2.1/ In respecting others’ dignity: Jesus said: "You have heard that it was said to your ancestors, 'You shall not kill; and whoever kills will be liable to judgment.' But I say to you, whoever is angry with his brother will be liable to judgment, and whoever says to his brother, 'Raqa,' will be answerable to the Sanhedrin, and whoever says, 'You fool,' will be liable to fiery Gehenna."

            Jesus wanted his disciples to know that there are many ways to kill people, not only to physically kill them. People can kill others by:

            - Anger: There are two words for anger in Greek: “thurmos” is used for the anger which is easy come and gone, and “orgê” for the anger which lasts for a long time, all of a person’s life. Jesus prohibited his disciples to be angry, “orgízô” according to the second sense, the anger that lasts for a long time.

            - Insult: “Raqa” is a Greek word which is difficult to translate. In can be translated as “fool” or “dumb” according to the intellectual aspect. Jesus said, “whoever says to his brother, 'Raqa,' will be answerable to the Sanhedrin.” The basis for this condemnation is that all people are created by God; to insult them is to insult the Creator.

            - Condemnation: “Moros” in Greek means foolish in the moral sense. It can be used for an atheist or a debauched person. Jesus warned his disciples, “whoever says, 'You fool,' will be liable to fiery Gehenna.” This is the most serious of the three acts because its punishment is the fiery Gehenna. The disciples’ duty is to patiently lead them to God, not to be angry, to insult or to condemn others.

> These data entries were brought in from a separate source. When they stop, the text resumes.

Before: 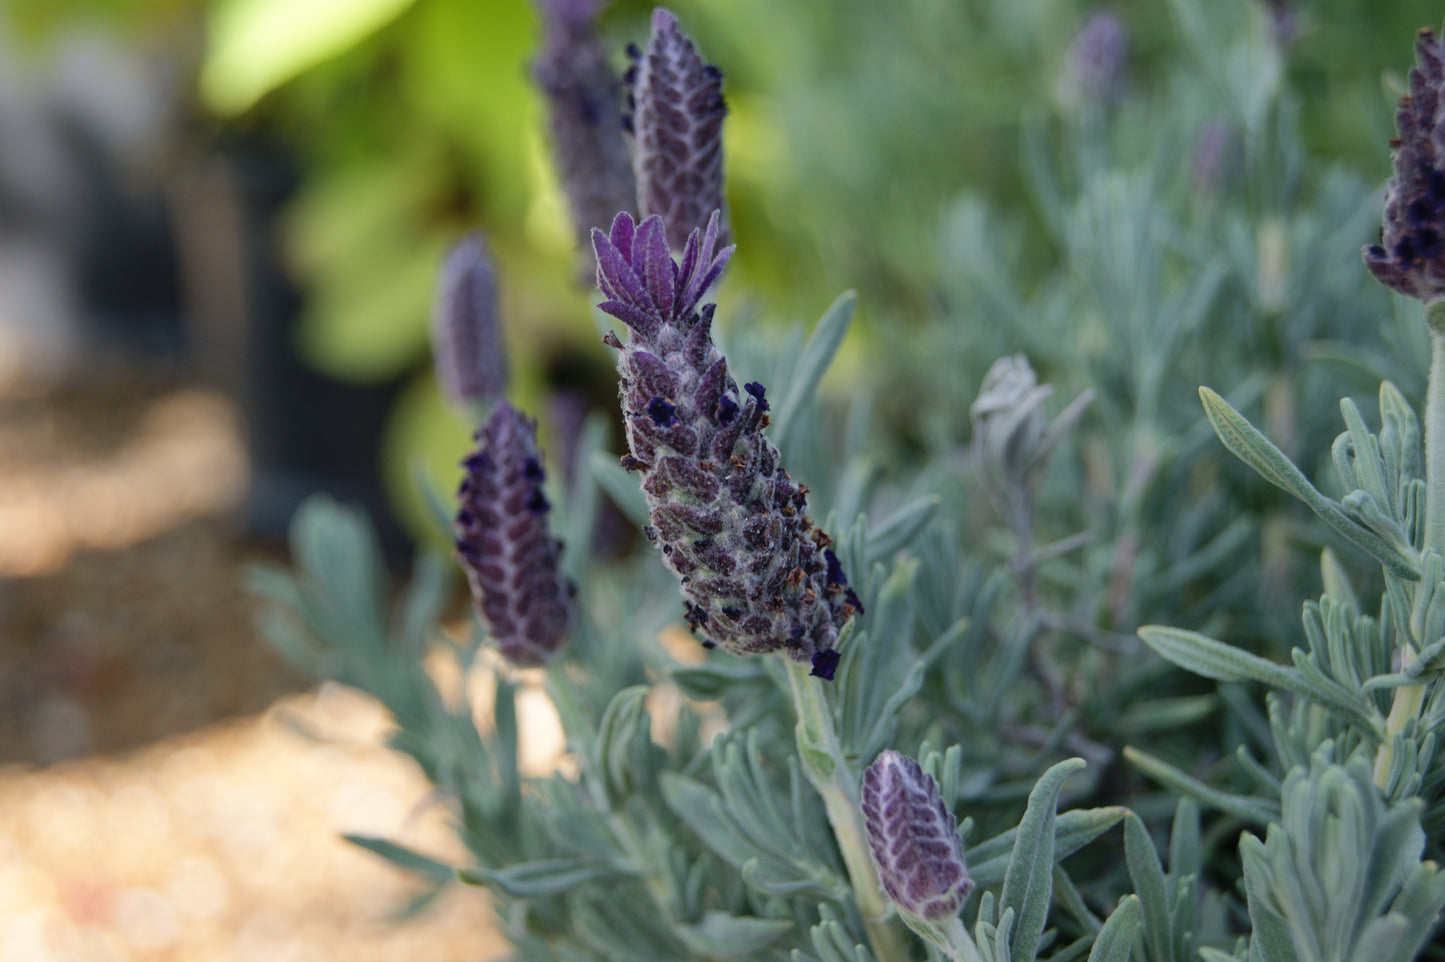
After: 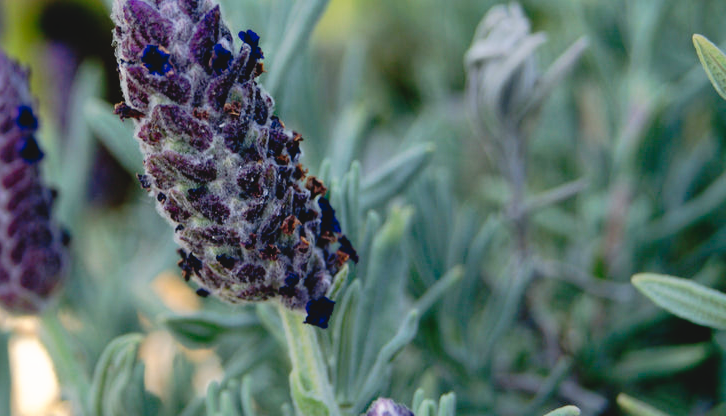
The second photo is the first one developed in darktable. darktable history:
shadows and highlights: on, module defaults
crop: left 35.03%, top 36.625%, right 14.663%, bottom 20.057%
tone curve: curves: ch0 [(0, 0) (0.003, 0.033) (0.011, 0.033) (0.025, 0.036) (0.044, 0.039) (0.069, 0.04) (0.1, 0.043) (0.136, 0.052) (0.177, 0.085) (0.224, 0.14) (0.277, 0.225) (0.335, 0.333) (0.399, 0.419) (0.468, 0.51) (0.543, 0.603) (0.623, 0.713) (0.709, 0.808) (0.801, 0.901) (0.898, 0.98) (1, 1)], preserve colors none
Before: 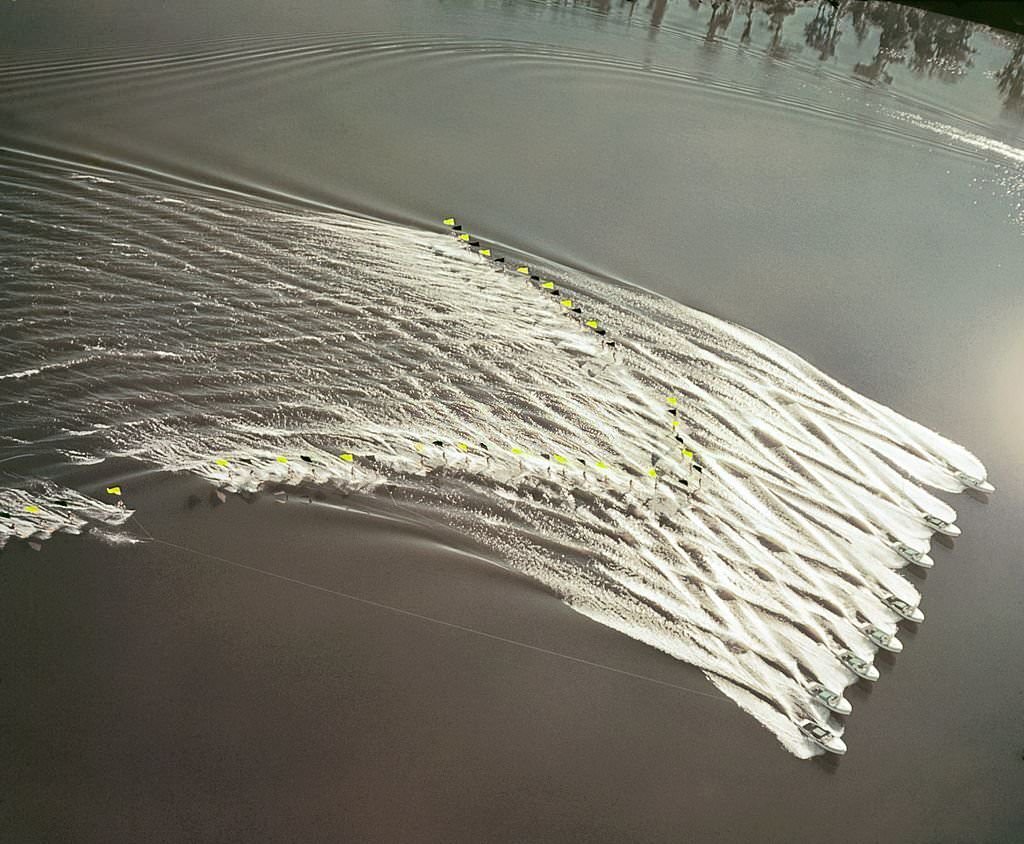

2.2/ In forgiving each other: The Jewish tradition and Christian teaching believe that a person’s vertical relationship to God is proportional with his horizontal relationship with others; therefore, he must forgive others if he wants to be forgiven by God. According to Jewish tradition, when one unintentionally sins, the sinner must offer his offering to ask God to forgive his sin. In a case that relates to his relationship with other, he must reconciliate with that one before he can reconciliate with God. The theology of the sacrament of Reconciliation also demands a sinner must forgive others who sinned against him as God forgives him.

            Besides, to live in harmony with others helps people to avoid conflicts in life. Our ancestors taught us that the meek and gentle shall be loved by all. In opposition, the angry and mean shall be hated by people and accumulated for himself hatredness, contention and discord. Jesus advised his disciples, “Settle with your opponent quickly while on the way to court with him. Otherwise your opponent will hand you over to the judge, and the judge will hand you over to the guard, and you will be thrown into prison. Amen, I say to you, you will not be released until you have paid the last penny.”

                       

III. APPLICATION IN LIFE:                     

            - We can’t be angry, insult or condemn others; we must give others opportunities to repent and to return to God.

            - To be perfect is a progress which requires time and effort. We need to be patient to forgive, to educate and to encourage sinners on their journey back to God.